> [Supplied material]
^^^^

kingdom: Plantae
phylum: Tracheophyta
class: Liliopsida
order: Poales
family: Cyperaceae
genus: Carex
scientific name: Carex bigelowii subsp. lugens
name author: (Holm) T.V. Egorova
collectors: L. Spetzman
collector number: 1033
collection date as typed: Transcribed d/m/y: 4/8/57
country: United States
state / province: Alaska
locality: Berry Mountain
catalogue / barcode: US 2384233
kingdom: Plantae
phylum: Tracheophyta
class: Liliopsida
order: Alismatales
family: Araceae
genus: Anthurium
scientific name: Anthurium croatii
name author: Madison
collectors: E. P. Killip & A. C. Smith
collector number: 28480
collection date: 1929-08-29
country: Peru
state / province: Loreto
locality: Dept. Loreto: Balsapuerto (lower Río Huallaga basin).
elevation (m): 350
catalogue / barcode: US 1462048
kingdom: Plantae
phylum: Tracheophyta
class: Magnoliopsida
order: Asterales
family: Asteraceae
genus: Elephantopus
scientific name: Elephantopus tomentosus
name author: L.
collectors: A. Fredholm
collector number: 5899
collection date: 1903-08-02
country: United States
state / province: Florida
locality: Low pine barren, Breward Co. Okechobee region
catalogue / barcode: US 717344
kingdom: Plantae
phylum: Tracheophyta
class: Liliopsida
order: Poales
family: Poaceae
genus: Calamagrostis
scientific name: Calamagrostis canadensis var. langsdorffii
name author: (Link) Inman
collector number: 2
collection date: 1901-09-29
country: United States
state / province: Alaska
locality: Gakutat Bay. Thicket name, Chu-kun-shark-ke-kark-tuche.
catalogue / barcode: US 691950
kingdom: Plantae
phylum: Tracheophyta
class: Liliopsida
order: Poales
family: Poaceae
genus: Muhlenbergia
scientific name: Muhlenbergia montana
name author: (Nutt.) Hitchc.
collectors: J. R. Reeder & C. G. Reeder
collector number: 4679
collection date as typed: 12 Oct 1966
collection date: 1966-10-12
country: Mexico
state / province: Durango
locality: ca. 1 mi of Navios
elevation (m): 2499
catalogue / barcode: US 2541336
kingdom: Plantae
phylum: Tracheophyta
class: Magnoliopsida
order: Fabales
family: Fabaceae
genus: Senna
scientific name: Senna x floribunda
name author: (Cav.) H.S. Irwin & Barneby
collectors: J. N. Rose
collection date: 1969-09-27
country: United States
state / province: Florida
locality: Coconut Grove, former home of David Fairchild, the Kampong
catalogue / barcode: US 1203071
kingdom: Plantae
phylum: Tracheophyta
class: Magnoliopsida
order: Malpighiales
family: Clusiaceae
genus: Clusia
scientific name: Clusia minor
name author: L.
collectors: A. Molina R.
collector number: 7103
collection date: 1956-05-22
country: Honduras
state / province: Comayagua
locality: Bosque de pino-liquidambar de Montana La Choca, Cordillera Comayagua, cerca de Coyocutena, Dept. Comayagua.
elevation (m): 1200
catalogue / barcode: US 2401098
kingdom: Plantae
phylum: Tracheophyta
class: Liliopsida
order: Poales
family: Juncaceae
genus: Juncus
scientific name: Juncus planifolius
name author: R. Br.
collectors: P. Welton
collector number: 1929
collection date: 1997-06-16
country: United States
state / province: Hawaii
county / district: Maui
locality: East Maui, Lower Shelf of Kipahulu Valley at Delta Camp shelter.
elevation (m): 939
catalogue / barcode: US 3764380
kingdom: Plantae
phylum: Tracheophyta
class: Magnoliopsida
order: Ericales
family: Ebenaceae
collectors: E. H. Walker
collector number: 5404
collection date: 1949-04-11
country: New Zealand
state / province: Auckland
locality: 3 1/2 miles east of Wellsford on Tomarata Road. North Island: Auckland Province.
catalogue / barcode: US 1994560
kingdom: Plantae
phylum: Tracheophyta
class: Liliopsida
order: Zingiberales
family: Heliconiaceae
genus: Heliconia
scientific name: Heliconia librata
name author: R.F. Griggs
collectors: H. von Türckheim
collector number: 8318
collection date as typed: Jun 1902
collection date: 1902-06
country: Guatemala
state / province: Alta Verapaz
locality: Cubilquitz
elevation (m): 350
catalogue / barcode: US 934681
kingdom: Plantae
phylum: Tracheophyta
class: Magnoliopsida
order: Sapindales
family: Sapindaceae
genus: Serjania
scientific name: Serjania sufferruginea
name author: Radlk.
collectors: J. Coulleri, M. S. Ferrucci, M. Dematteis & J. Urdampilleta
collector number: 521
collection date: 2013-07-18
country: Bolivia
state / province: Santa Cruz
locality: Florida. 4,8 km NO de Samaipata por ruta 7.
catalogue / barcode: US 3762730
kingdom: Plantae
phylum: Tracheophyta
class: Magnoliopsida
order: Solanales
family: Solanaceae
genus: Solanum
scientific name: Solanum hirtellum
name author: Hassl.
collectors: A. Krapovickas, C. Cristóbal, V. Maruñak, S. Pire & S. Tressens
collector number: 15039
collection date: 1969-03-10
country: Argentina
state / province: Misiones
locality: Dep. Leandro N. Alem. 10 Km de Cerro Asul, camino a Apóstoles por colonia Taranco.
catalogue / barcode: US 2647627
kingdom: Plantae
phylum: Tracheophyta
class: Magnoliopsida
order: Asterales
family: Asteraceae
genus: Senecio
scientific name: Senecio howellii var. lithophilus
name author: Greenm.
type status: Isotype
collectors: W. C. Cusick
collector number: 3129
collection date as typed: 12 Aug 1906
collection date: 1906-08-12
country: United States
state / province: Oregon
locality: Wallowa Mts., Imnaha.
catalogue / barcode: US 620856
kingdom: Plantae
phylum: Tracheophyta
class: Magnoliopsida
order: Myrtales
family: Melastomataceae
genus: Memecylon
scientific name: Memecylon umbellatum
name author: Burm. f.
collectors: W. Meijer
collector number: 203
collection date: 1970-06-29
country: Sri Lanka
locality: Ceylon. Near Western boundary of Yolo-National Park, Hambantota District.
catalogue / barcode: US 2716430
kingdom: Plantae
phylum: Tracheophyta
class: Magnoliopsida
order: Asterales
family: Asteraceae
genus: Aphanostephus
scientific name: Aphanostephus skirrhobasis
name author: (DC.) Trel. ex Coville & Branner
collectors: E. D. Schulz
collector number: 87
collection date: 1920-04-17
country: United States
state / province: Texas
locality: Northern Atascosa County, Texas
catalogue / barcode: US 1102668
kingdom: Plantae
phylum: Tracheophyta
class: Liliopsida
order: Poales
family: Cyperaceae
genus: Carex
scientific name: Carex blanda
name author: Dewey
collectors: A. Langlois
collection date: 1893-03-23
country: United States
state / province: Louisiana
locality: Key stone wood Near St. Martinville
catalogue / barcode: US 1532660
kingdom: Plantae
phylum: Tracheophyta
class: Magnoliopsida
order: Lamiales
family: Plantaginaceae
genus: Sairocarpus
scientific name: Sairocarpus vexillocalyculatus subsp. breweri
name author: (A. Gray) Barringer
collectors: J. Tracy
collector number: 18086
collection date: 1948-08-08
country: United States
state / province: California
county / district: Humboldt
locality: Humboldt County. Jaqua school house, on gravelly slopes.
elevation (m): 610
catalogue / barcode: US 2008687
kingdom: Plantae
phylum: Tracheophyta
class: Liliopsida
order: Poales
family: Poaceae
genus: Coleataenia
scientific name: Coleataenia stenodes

^^^^

> [What you need to do]
Reproduce all of the lines above without any change.

> [Task response]
kingdom: Plantae
phylum: Tracheophyta
class: Liliopsida
order: Poales
family: Cyperaceae
genus: Carex
scientific name: Carex bigelowii subsp. lugens
name author: (Holm) T.V. Egorova
collectors: L. Spetzman
collector number: 1033
collection date as typed: Transcribed d/m/y: 4/8/57
country: United States
state / province: Alaska
locality: Berry Mountain
catalogue / barcode: US 2384233
kingdom: Plantae
phylum: Tracheophyta
class: Liliopsida
order: Alismatales
family: Araceae
genus: Anthurium
scientific name: Anthurium croatii
name author: Madison
collectors: E. P. Killip & A. C. Smith
collector number: 28480
collection date: 1929-08-29
country: Peru
state / province: Loreto
locality: Dept. Loreto: Balsapuerto (lower Río Huallaga basin).
elevation (m): 350
catalogue / barcode: US 1462048
kingdom: Plantae
phylum: Tracheophyta
class: Magnoliopsida
order: Asterales
family: Asteraceae
genus: Elephantopus
scientific name: Elephantopus tomentosus
name author: L.
collectors: A. Fredholm
collector number: 5899
collection date: 1903-08-02
country: United States
state / province: Florida
locality: Low pine barren, Breward Co. Okechobee region
catalogue / barcode: US 717344
kingdom: Plantae
phylum: Tracheophyta
class: Liliopsida
order: Poales
family: Poaceae
genus: Calamagrostis
scientific name: Calamagrostis canadensis var. langsdorffii
name author: (Link) Inman
collector number: 2
collection date: 1901-09-29
country: United States
state / province: Alaska
locality: Gakutat Bay. Thicket name, Chu-kun-shark-ke-kark-tuche.
catalogue / barcode: US 691950
kingdom: Plantae
phylum: Tracheophyta
class: Liliopsida
order: Poales
family: Poaceae
genus: Muhlenbergia
scientific name: Muhlenbergia montana
name author: (Nutt.) Hitchc.
collectors: J. R. Reeder & C. G. Reeder
collector number: 4679
collection date as typed: 12 Oct 1966
collection date: 1966-10-12
country: Mexico
state / province: Durango
locality: ca. 1 mi of Navios
elevation (m): 2499
catalogue / barcode: US 2541336
kingdom: Plantae
phylum: Tracheophyta
class: Magnoliopsida
order: Fabales
family: Fabaceae
genus: Senna
scientific name: Senna x floribunda
name author: (Cav.) H.S. Irwin & Barneby
collectors: J. N. Rose
collection date: 1969-09-27
country: United States
state / province: Florida
locality: Coconut Grove, former home of David Fairchild, the Kampong
catalogue / barcode: US 1203071
kingdom: Plantae
phylum: Tracheophyta
class: Magnoliopsida
order: Malpighiales
family: Clusiaceae
genus: Clusia
scientific name: Clusia minor
name author: L.
collectors: A. Molina R.
collector number: 7103
collection date: 1956-05-22
country: Honduras
state / province: Comayagua
locality: Bosque de pino-liquidambar de Montana La Choca, Cordillera Comayagua, cerca de Coyocutena, Dept. Comayagua.
elevation (m): 1200
catalogue / barcode: US 2401098
kingdom: Plantae
phylum: Tracheophyta
class: Liliopsida
order: Poales
family: Juncaceae
genus: Juncus
scientific name: Juncus planifolius
name author: R. Br.
collectors: P. Welton
collector number: 1929
collection date: 1997-06-16
country: United States
state / province: Hawaii
county / district: Maui
locality: East Maui, Lower Shelf of Kipahulu Valley at Delta Camp shelter.
elevation (m): 939
catalogue / barcode: US 3764380
kingdom: Plantae
phylum: Tracheophyta
class: Magnoliopsida
order: Ericales
family: Ebenaceae
collectors: E. H. Walker
collector number: 5404
collection date: 1949-04-11
country: New Zealand
state / province: Auckland
locality: 3 1/2 miles east of Wellsford on Tomarata Road. North Island: Auckland Province.
catalogue / barcode: US 1994560
kingdom: Plantae
phylum: Tracheophyta
class: Liliopsida
order: Zingiberales
family: Heliconiaceae
genus: Heliconia
scientific name: Heliconia librata
name author: R.F. Griggs
collectors: H. von Türckheim
collector number: 8318
collection date as typed: Jun 1902
collection date: 1902-06
country: Guatemala
state / province: Alta Verapaz
locality: Cubilquitz
elevation (m): 350
catalogue / barcode: US 934681
kingdom: Plantae
phylum: Tracheophyta
class: Magnoliopsida
order: Sapindales
family: Sapindaceae
genus: Serjania
scientific name: Serjania sufferruginea
name author: Radlk.
collectors: J. Coulleri, M. S. Ferrucci, M. Dematteis & J. Urdampilleta
collector number: 521
collection date: 2013-07-18
country: Bolivia
state / province: Santa Cruz
locality: Florida. 4,8 km NO de Samaipata por ruta 7.
catalogue / barcode: US 3762730
kingdom: Plantae
phylum: Tracheophyta
class: Magnoliopsida
order: Solanales
family: Solanaceae
genus: Solanum
scientific name: Solanum hirtellum
name author: Hassl.
collectors: A. Krapovickas, C. Cristóbal, V. Maruñak, S. Pire & S. Tressens
collector number: 15039
collection date: 1969-03-10
country: Argentina
state / province: Misiones
locality: Dep. Leandro N. Alem. 10 Km de Cerro Asul, camino a Apóstoles por colonia Taranco.
catalogue / barcode: US 2647627
kingdom: Plantae
phylum: Tracheophyta
class: Magnoliopsida
order: Asterales
family: Asteraceae
genus: Senecio
scientific name: Senecio howellii var. lithophilus
name author: Greenm.
type status: Isotype
collectors: W. C. Cusick
collector number: 3129
collection date as typed: 12 Aug 1906
collection date: 1906-08-12
country: United States
state / province: Oregon
locality: Wallowa Mts., Imnaha.
catalogue / barcode: US 620856
kingdom: Plantae
phylum: Tracheophyta
class: Magnoliopsida
order: Myrtales
family: Melastomataceae
genus: Memecylon
scientific name: Memecylon umbellatum
name author: Burm. f.
collectors: W. Meijer
collector number: 203
collection date: 1970-06-29
country: Sri Lanka
locality: Ceylon. Near Western boundary of Yolo-National Park, Hambantota District.
catalogue / barcode: US 2716430
kingdom: Plantae
phylum: Tracheophyta
class: Magnoliopsida
order: Asterales
family: Asteraceae
genus: Aphanostephus
scientific name: Aphanostephus skirrhobasis
name author: (DC.) Trel. ex Coville & Branner
collectors: E. D. Schulz
collector number: 87
collection date: 1920-04-17
country: United States
state / province: Texas
locality: Northern Atascosa County, Texas
catalogue / barcode: US 1102668
kingdom: Plantae
phylum: Tracheophyta
class: Liliopsida
order: Poales
family: Cyperaceae
genus: Carex
scientific name: Carex blanda
name author: Dewey
collectors: A. Langlois
collection date: 1893-03-23
country: United States
state / province: Louisiana
locality: Key stone wood Near St. Martinville
catalogue / barcode: US 1532660
kingdom: Plantae
phylum: Tracheophyta
class: Magnoliopsida
order: Lamiales
family: Plantaginaceae
genus: Sairocarpus
scientific name: Sairocarpus vexillocalyculatus subsp. breweri
name author: (A. Gray) Barringer
collectors: J. Tracy
collector number: 18086
collection date: 1948-08-08
country: United States
state / province: California
county / district: Humboldt
locality: Humboldt County. Jaqua school house, on gravelly slopes.
elevation (m): 610
catalogue / barcode: US 2008687
kingdom: Plantae
phylum: Tracheophyta
class: Liliopsida
order: Poales
family: Poaceae
genus: Coleataenia
scientific name: Coleataenia stenodes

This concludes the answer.